Anybody familiar with the short Beatles cartoons produced for US TV (in which George Harrison appeared to have an Indian accent) would have expressed grave doubts that the same company, Brodax, might have been able to make not just a decent full length animated Beatle movie, but a brilliant one.
And yet this is what happened.
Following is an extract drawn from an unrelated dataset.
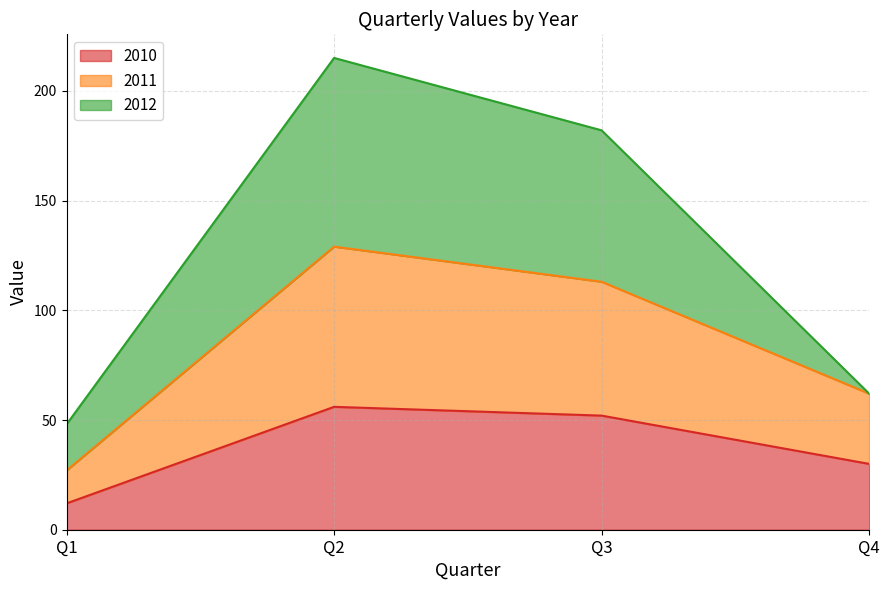

True or false: 2011 and 2010 cross at least once.

False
Despite a tortuous route to production and despite (or because of) an almost total lack of Beatles involvement, Yellow Submarine turned out to be probably the first great non-Disney animated movie, a modernesque collection of pop songs (the “Eleanor Rigby” sequence is a masterpiece of 1960s melancholia) and a genuinely funny film for children, adults and potheads.
With a script by, among others, Eric “Love Story” Segal, voices by, among others, Paul Angelis and Lance Percival, and super animation (mostly dominated by Alan Aldridge), Yellow Submarine is a film whose Beatle contribution is entirely and solely musical (with great offcuts like “Hey Bulldog” and “It’s All Too Much”) yet which encapsulates the wit, optimism and sheer oddness of Summer of Love Fabs better than the actual Beatles could (it’s a lot better than Magical Mystery Tour, that’s for sure.)
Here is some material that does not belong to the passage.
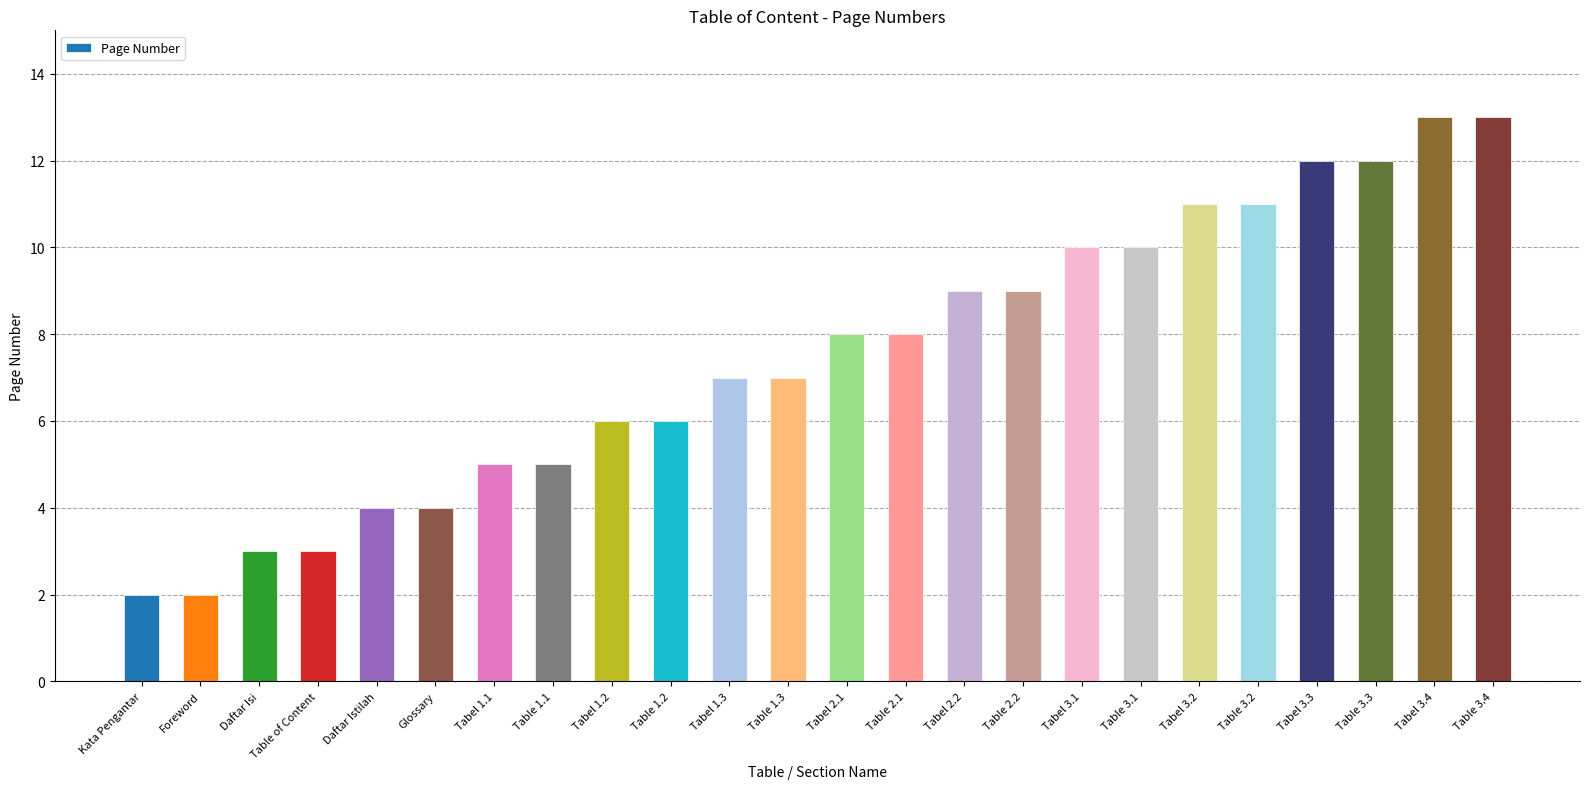

What is the approximate value at Table 1.3?

7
With a superbly sympathetic George Martin soundtrack and, in the Blue Meanies, some of the perviest screen villains of the 1960s, Yellow Submarine is a lot better than it could have been (if we’re honest, it’s a lot better than Help! as well). This new version is cleaned up to perfection and features lots of fun, if rather brief extras (though none briefer than the Beatles’ actual appearance in the movie). It would have been nice to have Martin’s soundtrack included as well as the spurious Songtrack album, but perhaps Apple are saving that for the next reboot.
EXTRAS: “Songtrack” CD, Mod Odyssey (7 minute making-of documentary), original theatrical trailer, audio commentary by the producer and the art director Heinz Edelmann, storyboard sequences, interviews with writer Eric Segal, cast and crew, reproductions of animation cels, stickers, and a 16-page booklet including an essay by John Lasseter.